> [TASK REQUIREMENTS]: Pictures aside, restate the records below exactly as written.

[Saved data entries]
*** Block opens ***
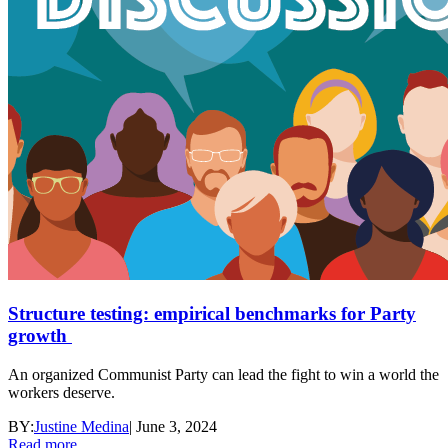
Structure testing: empirical benchmarks for Party
growth
An organized Communist Party can lead the fight to win a world the
workers deserve.
BY:
Justine Medina
|
June 3, 2024
Read more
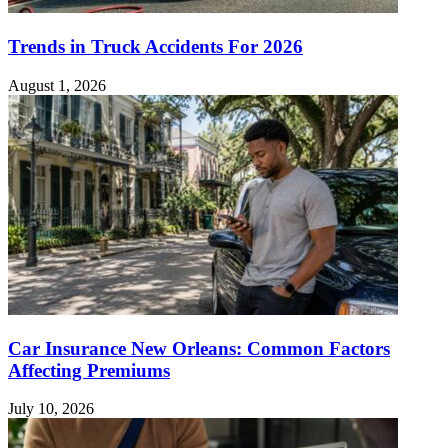
Trends in Truck Accidents For 2026
August 1, 2026
Car Insurance New Orleans: Common Factors
Affecting Premiums
July 10, 2026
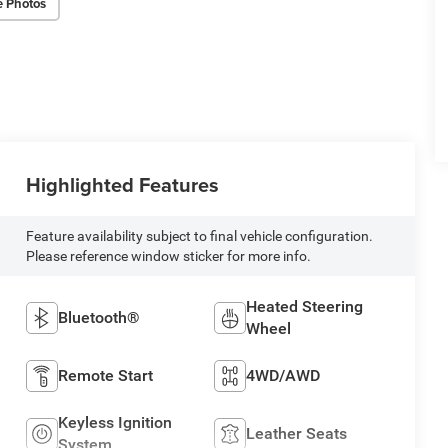
e Photos
Highlighted Features
Feature availability subject to final vehicle configuration.
Please reference window sticker for more info.
Heated Steering
Bluetooth®
Wheel
Remote Start
4WD/AWD
Keyless Ignition
Leather Seats
System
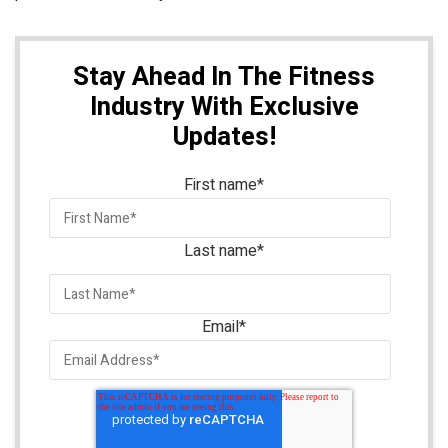
Stay Ahead In The Fitness
Industry With Exclusive
Updates!
First name
*
Last name
*
Email
*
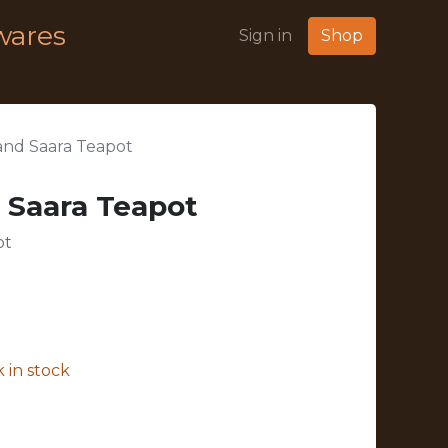
wares
Sign in
Shop
land Saara Teapot
d Saara Teapot
ot
 in stock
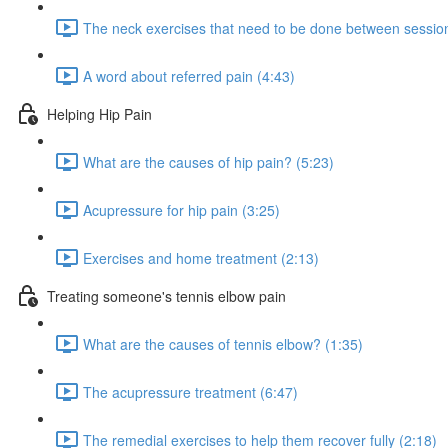
The neck exercises that need to be done between session
A word about referred pain (4:43)
Helping Hip Pain
What are the causes of hip pain? (5:23)
Acupressure for hip pain (3:25)
Exercises and home treatment (2:13)
Treating someone's tennis elbow pain
What are the causes of tennis elbow? (1:35)
The acupressure treatment (6:47)
The remedial exercises to help them recover fully (2:18)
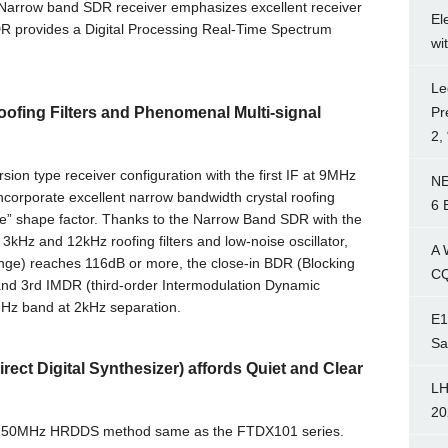
arrow band SDR receiver emphasizes excellent receiver
El
DR provides a Digital Processing Real-Time Spectrum
wi
Le
Pr
ofing Filters and Phenomenal Multi-signal
2,
on type receiver configuration with the first IF at 9MHz
NE
incorporate excellent narrow bandwidth crystal roofing
6 
edge” shape factor. Thanks to the Narrow Band SDR with the
, 3kHz and 12kHz roofing filters and low-noise oscillator,
A 
ge) reaches 116dB or more, the close-in BDR (Blocking
CQ
d 3rd IMDR (third-order Intermodulation Dynamic
Hz band at 2kHz separation.
E1
Sa
ct Digital Synthesizer) affords Quiet and Clear
LH
20
es 250MHz HRDDS method same as the FTDX101 series.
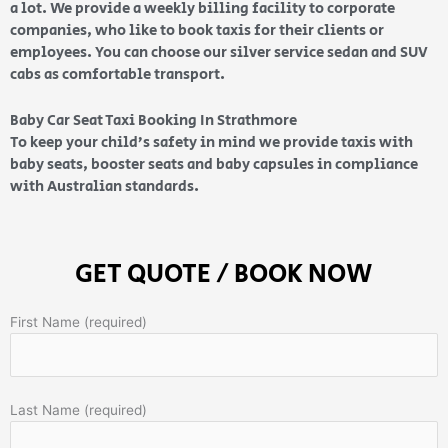
a lot. We provide a weekly billing facility to corporate
companies, who like to book taxis for their clients or
employees. You can choose our silver service sedan and SUV
cabs as comfortable transport.
Baby Car Seat Taxi Booking In Strathmore
To keep your child’s safety in mind we provide taxis with
baby seats, booster seats and baby capsules in compliance
with Australian standards.
GET QUOTE / BOOK NOW
First Name (required)
Last Name (required)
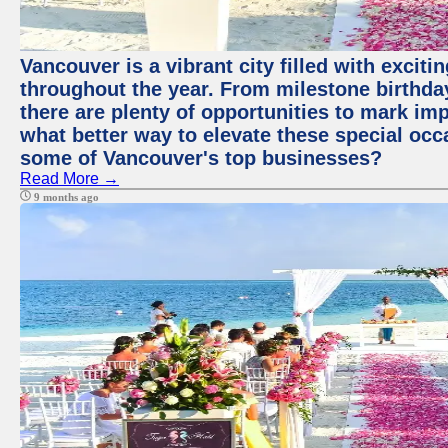
Vancouver is a vibrant city filled with excit
throughout the year. From milestone birthday
there are plenty of opportunities to mark im
what better way to elevate these special occ
some of Vancouver's top businesses?
Read More →
9 months ago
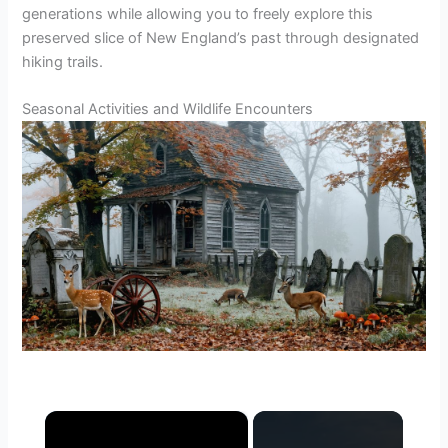
generations while allowing you to freely explore this
preserved slice of New England’s past through designated
hiking trails.
Seasonal Activities and Wildlife Encounters
×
*** Block closes ***
> [REPLY]:
Structure testing: empirical benchmarks for Party
growth
An organized Communist Party can lead the fight to win a world the
workers deserve.
BY:
Justine Medina
|
June 3, 2024
Read more
Trends in Truck Accidents For 2026
August 1, 2026
Car Insurance New Orleans: Common Factors
Affecting Premiums
July 10, 2026
e Photos
Highlighted Features
Feature availability subject to final vehicle configuration.
Please reference window sticker for more info.
Heated Steering
Bluetooth®
Wheel
Remote Start
4WD/AWD
Keyless Ignition
Leather Seats
System
Stay Ahead In The Fitness
Industry With Exclusive
Updates!
First name
*
Last name
*
Email
*
wares
Sign in
Shop
land Saara Teapot
d Saara Teapot
ot
 in stock
The neck exercises that need to be done between session
A word about referred pain (4:43)
Helping Hip Pain
What are the causes of hip pain? (5:23)
Acupressure for hip pain (3:25)
Exercises and home treatment (2:13)
Treating someone's tennis elbow pain
What are the causes of tennis elbow? (1:35)
The acupressure treatment (6:47)
The remedial exercises to help them recover fully (2:18)
arrow band SDR receiver emphasizes excellent receiver
El
DR provides a Digital Processing Real-Time Spectrum
wi
Le
Pr
ofing Filters and Phenomenal Multi-signal
2,
on type receiver configuration with the first IF at 9MHz
NE
incorporate excellent narrow bandwidth crystal roofing
6 
edge” shape factor. Thanks to the Narrow Band SDR with the
, 3kHz and 12kHz roofing filters and low-noise oscillator,
A 
ge) reaches 116dB or more, the close-in BDR (Blocking
CQ
d 3rd IMDR (third-order Intermodulation Dynamic
Hz band at 2kHz separation.
E1
Sa
ct Digital Synthesizer) affords Quiet and Clear
LH
20
es 250MHz HRDDS method same as the FTDX101 series.
a lot. We provide a weekly billing facility to corporate
companies, who like to book taxis for their clients or
employees. You can choose our silver service sedan and SUV
cabs as comfortable transport.
Baby Car Seat Taxi Booking In Strathmore
To keep your child’s safety in mind we provide taxis with
baby seats, booster seats and baby capsules in compliance
with Australian standards.
GET QUOTE / BOOK NOW
First Name (required)
Last Name (required)
Vancouver is a vibrant city filled with excit
throughout the year. From milestone birthday
there are plenty of opportunities to mark im
what better way to elevate these special occ
some of Vancouver's top businesses?
Read More →
9 months ago
generations while allowing you to freely explore this
preserved slice of New England’s past through designated
hiking trails.
Seasonal Activities and Wildlife Encounters
×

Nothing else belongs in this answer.